The surgeon finally called about six that evening. The surgery had taken three hours and not five so that was good. He didn’t have to stabilize the neck as he thought he might have to, so that was the difference in time. He explained that once in there, he surprised by what he saw. There was no evidence of a break or even injury. She had some weird boney formation inside the vertebra that had grown down around the spinal cord, compressing it by 50%. He said the bone was almost like a cross between cartilage and bone but not really. It was almost spongy; think molasses candy. He explained that if bone were like the crust of a hard sourdough loaf, then this was like the crust of white bread. I asked if he could feel the difference as he carved it away, and he said most definitely. He was able to remove all the misplaced boney-like material and that things looked good.
He went on to tell me that he had never seen anything like this. He had also consulted with two colleagues, neither of whom had ever seen or heard of anything like this either. He said he had never read anything that described this in books or veterinary papers. One of the colleagues he consulted was a professor of veterinary medicine for thirty years and he had never seen nor heard of this condition! WTF!!! How did we get so lucky?
OK, so what are the odds of this happening to us? Could not the Universe have sent us a winning lotto ticket instead? I am sure the odds of winning the lottery are better than the odds of this happening to one of our dogs!
Xoom’s prognosis is good, or so they say. But, how do they know? If nobody has ever seen this bizarre spontaneous mutation (and that is what the surgeon is calling this condition –well the bizarre part is mine), how on earth do they know what is going to happen? Only time will tell.
Our biggest concern now is how we will rehab her in the GW with eight other dogs. Will she get hurt? Can we protect her? Would placing her be the best thing for her? I really don’t know the answer to that.
We have not gone to visit her. We are afraid that she will get too excited and she needs to stay quiet. I am thankful to Nancy Kemna, who lives very close to the hospital, for taking a trip over to see Xoom for us today. Nancy was kind enough to take some photos, as did the hospital. Doesn’t Xoom look just like a little angel with her silver halo? As Nancy said to me, there is nothing sadder than a sad puppy.

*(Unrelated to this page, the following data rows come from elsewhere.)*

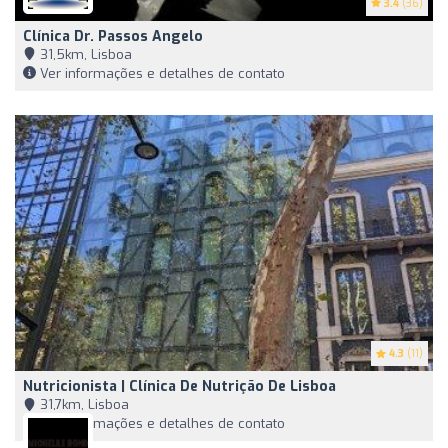
3.4
(36)
Clínica Dr. Passos Angelo
31,5km, Lisboa
Ver informações e detalhes de contato
4.3
(11)
Nutricionista | Clínica De Nutrição De Lisboa
31,7km, Lisboa
Ver informações e detalhes de contato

Sir Cussalot (AKA Mel), says I will never be allowed to choose another dog again. I might be great at choosing good structure, but I seem to have a knack for picking the ones that are slightly (or not so slightly) defective. My track record is not so good: Isabella (severe IBD, canines grew through the roof of her mouth, epilepsy, bloat and torsion and eight more bloats, and now some weird neuropathy that severely limits her movement), MiniMe (parvo, Legg-Perthes disease, severe allergies and chronic pancreatitis), Crush (some unexplained thing where her liver was enlarged two years ago, then her spleen and an unexplained very large abscess and now cancer), Pankies (psycho dog, but in my defense, I knew that going in) and finally little Xoom.
Between Crush’s cancer surgery and Xoom’s Roto-Rooter neck surgery, we are pretty much grounded for a while. So what if we have to eat beans and rice for the rest of our lives, these girls are well worth it, and we adore them. Oh wait, eating beans and rice wouldn’t be any different than we do now. We are vegans!
Crushie continues to heal. She is back to running around with her Poodle “pups” glued to hip. She runs out of gas easily and her speed has diminished, but she gets to do what she loves most; RUN AS FAST AS SHE CAN.
Please keep both of our red girls in your thoughts. We need all the positive thinking we can get J.
Oh, and if you haven’t seen the movie by the same name as the title of this blog, check it out.